Les migrants pris en charge sont essentiellement des hommes, Somaliens, Soudanais, Iraniens, Irakiens ou encore Erythréens. La préfecture indique que 14 femmes et huit mineurs ont été « orientés vers des centres d’hébergement et de réadaptation sociale ».

Dans le sous-bois où étaient installés les migrants, qui montaient dans les bus en file indienne et par nationalité, de nombreuses tentes, duvets, couvertures, chaussures et vêtements ont été abandonnés. Canettes, déchets, caddies renversés et bâches jonchaient le sol, ainsi que des couvertures de survie.

« Une opération du communication »

« Notre objectif est aussi de lutter activement contre les passeurs », a insisté le préfet. Et de citer les tarifs exigés : 7000 euros (environ 11 000 $ CAN) pour une traversée en bateau « dans de bonnes conditions », 3000 euros (4700 $ CAN) dans de « mauvaises », alors que les tentatives de traversées par la mer ont fortement augmenté ces derniers mois.

Les associations, mobilisées depuis le 10 septembre contre l’interdiction de distribuer des repas aux migrants dans le centre-ville de Calais, seule une association mandatée par l’État étant autorisée, ont accueilli cette opération avec le plus grand scepticisme.

« Les gens reviendront dans quelques jours et s’installeront un peu plus loin. On dépense des fortunes à faire déplacer des dizaines de bus, la police, et ça ne sert strictement à rien. C’est une opération de communication, rien de plus », a déploré Maya Konforti, de l’Auberge des migrants.

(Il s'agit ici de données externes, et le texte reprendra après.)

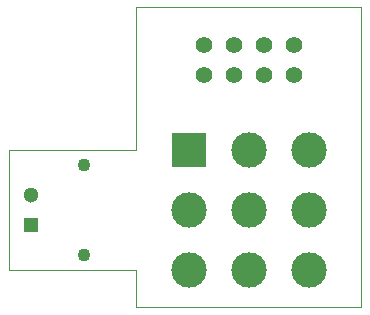
<source format=gts>
G75*
%MOIN*%
%OFA0B0*%
%FSLAX25Y25*%
%IPPOS*%
%LPD*%
%AMOC8*
5,1,8,0,0,1.08239X$1,22.5*
%
%ADD10C,0.00000*%
%ADD11C,0.05512*%
%ADD12R,0.11811X0.11811*%
%ADD13C,0.11811*%
%ADD14C,0.04331*%
%ADD15C,0.05118*%
%ADD16R,0.05118X0.05118*%
D10*
X0001000Y0013500D02*
X0043500Y0013500D01*
X0043500Y0001000D01*
X0118421Y0001000D01*
X0118421Y0100951D01*
X0118500Y0101000D02*
X0043500Y0101000D01*
X0043500Y0053500D01*
X0001000Y0053500D01*
X0001000Y0013500D01*
D11*
X0066000Y0078500D03*
X0076000Y0078500D03*
X0086000Y0078500D03*
X0096000Y0078500D03*
X0096000Y0088500D03*
X0086000Y0088500D03*
X0076000Y0088500D03*
X0066000Y0088500D03*
D12*
X0061000Y0053500D03*
D13*
X0081000Y0053500D03*
X0101000Y0053500D03*
X0101000Y0033500D03*
X0081000Y0033500D03*
X0061000Y0033500D03*
X0061000Y0013500D03*
X0081000Y0013500D03*
X0101000Y0013500D03*
D14*
X0026000Y0018500D03*
X0026000Y0048500D03*
D15*
X0008500Y0038500D03*
D16*
X0008500Y0028500D03*
M02*

</source>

« Imaginez, être réveillé à 3 h du matin, la police partout autour de vous, on vous force à monter dans des bus pour aller dans un lieu où vous ne voulez pas aller. À la moindre occasion, ils descendront du bus et reviendront, souvent à pied », a-t-elle encore relevé.  

« Quoi qu’il arrive, ils veulent se rendre en Angleterre,  en attendant ils errent dans la rue maintenant sans couverture, sans tente, ils n’ont plus rien, plus de vêtements », a dénoncé Yolaine Bernard de l’association Salam, qui a rencontré au cours d’une distribution alimentaire des personnes ayant « échappé » au démantèlement.

« Ce n’est ni bon pour les exilés ni pour les Calaisiens. On veut les cacher mais on les disperse juste partout en ville », conclut-elle.  

Les services de l’État estiment à un millier le nombre de migrants vivant à Calais, les associations à 1500. Selon la Défenseure des droits, Claire Hédon, qui avait dénoncé jeudi leurs conditions de vie « dégradantes et inhumaines », ils seraient de 1200 à 1500.